Students from India have been of particular interest in recent years as they now represent the second highest number of international students coming to the UK, after those coming from China. The data shows that this is unlikely to change as numbers continue to increase, this year by 17.6%. The Memorandum of Understanding (MoU) signed by India and the UK in June is likely to ensure Indian students continue to choose to come to the UK for their studies.

There has been significant growth reported in students coming from Nigeria, this year an increase of 34.7% was reported, following on from a rise of 38.0% in 2021.

The number of acceptances of applicants from Singapore has increased this year by 21.8%, the first year-on-year increase reported since 2014.

The latest data is broadly positive for the PBSA sector. Whilst the overall number of placed applicants is down year-on-year, this is offset by the increase in successful applicants coming from outside the EU, who are likely to be drawn to high-quality PBSA accommodation.

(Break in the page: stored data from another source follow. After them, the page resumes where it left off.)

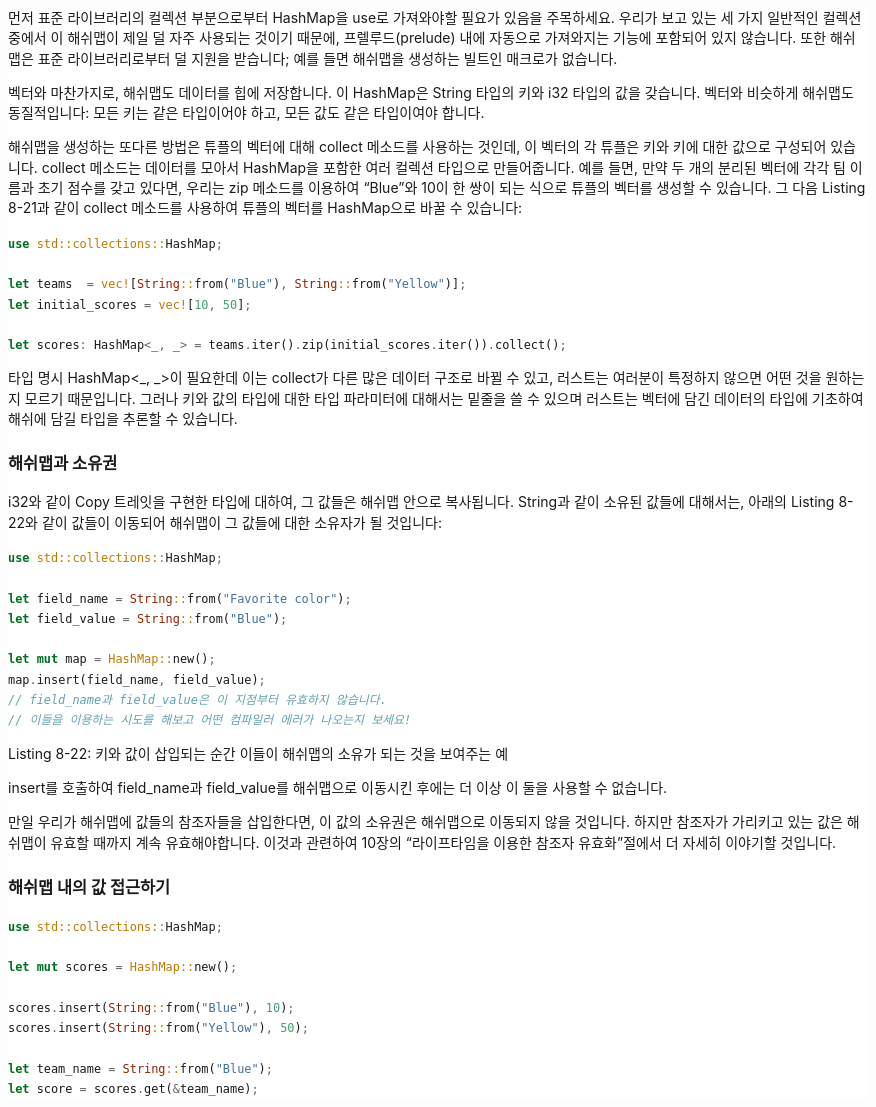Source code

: 먼저 표준 라이브러리의 컬렉션 부분으로부터 HashMap을 use로 가져와야할 필요가 있음을 주목하세요. 우리가 보고 있는 세 가지 일반적인 컬렉션 중에서 이 해쉬맵이 제일 덜 자주 사용되는 것이기 때문에, 프렐루드(prelude) 내에 자동으로 가져와지는 기능에 포함되어 있지 않습니다. 또한 해쉬맵은 표준 라이브러리로부터 덜 지원을 받습니다; 예를 들면 해쉬맵을 생성하는 빌트인 매크로가 없습니다.

벡터와 마찬가지로, 해쉬맵도 데이터를 힙에 저장합니다. 이 HashMap은 String 타입의 키와 i32 타입의 값을 갖습니다. 벡터와 비슷하게 해쉬맵도 동질적입니다: 모든 키는 같은 타입이어야 하고, 모든 값도 같은 타입이여야 합니다.

해쉬맵을 생성하는 또다른 방법은 튜플의 벡터에 대해 collect 메소드를 사용하는 것인데, 이 벡터의 각 튜플은 키와 키에 대한 값으로 구성되어 있습니다. collect 메소드는 데이터를 모아서 HashMap을 포함한 여러 컬렉션 타입으로 만들어줍니다. 예를 들면, 만약 두 개의 분리된 벡터에 각각 팀 이름과 초기 점수를 갖고 있다면, 우리는 zip 메소드를 이용하여 “Blue”와 10이 한 쌍이 되는 식으로 튜플의 벡터를 생성할 수 있습니다. 그 다음 Listing 8-21과 같이 collect 메소드를 사용하여 튜플의 벡터를 HashMap으로 바꿀 수 있습니다:

```rust
use std::collections::HashMap;

let teams  = vec![String::from("Blue"), String::from("Yellow")];
let initial_scores = vec![10, 50];

let scores: HashMap<_, _> = teams.iter().zip(initial_scores.iter()).collect();
```

타입 명시 HashMap<_, _>이 필요한데 이는 collect가 다른 많은 데이터 구조로 바뀔 수 있고, 러스트는 여러분이 특정하지 않으면 어떤 것을 원하는지 모르기 때문입니다. 그러나 키와 값의 타입에 대한 타입 파라미터에 대해서는 밑줄을 쓸 수 있으며 러스트는 벡터에 담긴 데이터의 타입에 기초하여 해쉬에 담길 타입을 추론할 수 있습니다.

### 해쉬맵과 소유권

i32와 같이 Copy 트레잇을 구현한 타입에 대하여, 그 값들은 해쉬맵 안으로 복사됩니다. String과 같이 소유된 값들에 대해서는, 아래의 Listing 8-22와 같이 값들이 이동되어 해쉬맵이 그 값들에 대한 소유자가 될 것입니다:

```rust
use std::collections::HashMap;

let field_name = String::from("Favorite color");
let field_value = String::from("Blue");

let mut map = HashMap::new();
map.insert(field_name, field_value);
// field_name과 field_value은 이 지점부터 유효하지 않습니다.
// 이들을 이용하는 시도를 해보고 어떤 컴파일러 에러가 나오는지 보세요!
```

Listing 8-22: 키와 값이 삽입되는 순간 이들이 해쉬맵의 소유가 되는 것을 보여주는 예

insert를 호출하여 field_name과 field_value를 해쉬맵으로 이동시킨 후에는 더 이상 이 둘을 사용할 수 없습니다.

만일 우리가 해쉬맵에 값들의 참조자들을 삽입한다면, 이 값의 소유권은 해쉬맵으로 이동되지 않을 것입니다. 하지만 참조자가 가리키고 있는 값은 해쉬맵이 유효할 때까지 계속 유효해야합니다. 이것과 관련하여 10장의 “라이프타임을 이용한 참조자 유효화”절에서 더 자세히 이야기할 것입니다.

### 해쉬맵 내의 값 접근하기

```rust
use std::collections::HashMap;

let mut scores = HashMap::new();

scores.insert(String::from("Blue"), 10);
scores.insert(String::from("Yellow"), 50);

let team_name = String::from("Blue");
let score = scores.get(&team_name);
```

The entry rate of 18-year-olds in the UK is trending upwards, and this, combined with the growing size of the 18-year-old population, will lead to a rise in domestic students in the coming years. The increased number of students not achieving places at their first choice university may also lead to a rise in domestic first-year students looking at private PBSA accommodations, due to a lack of available university accommodation. However, with rising international demand, competition between students is likely to increase.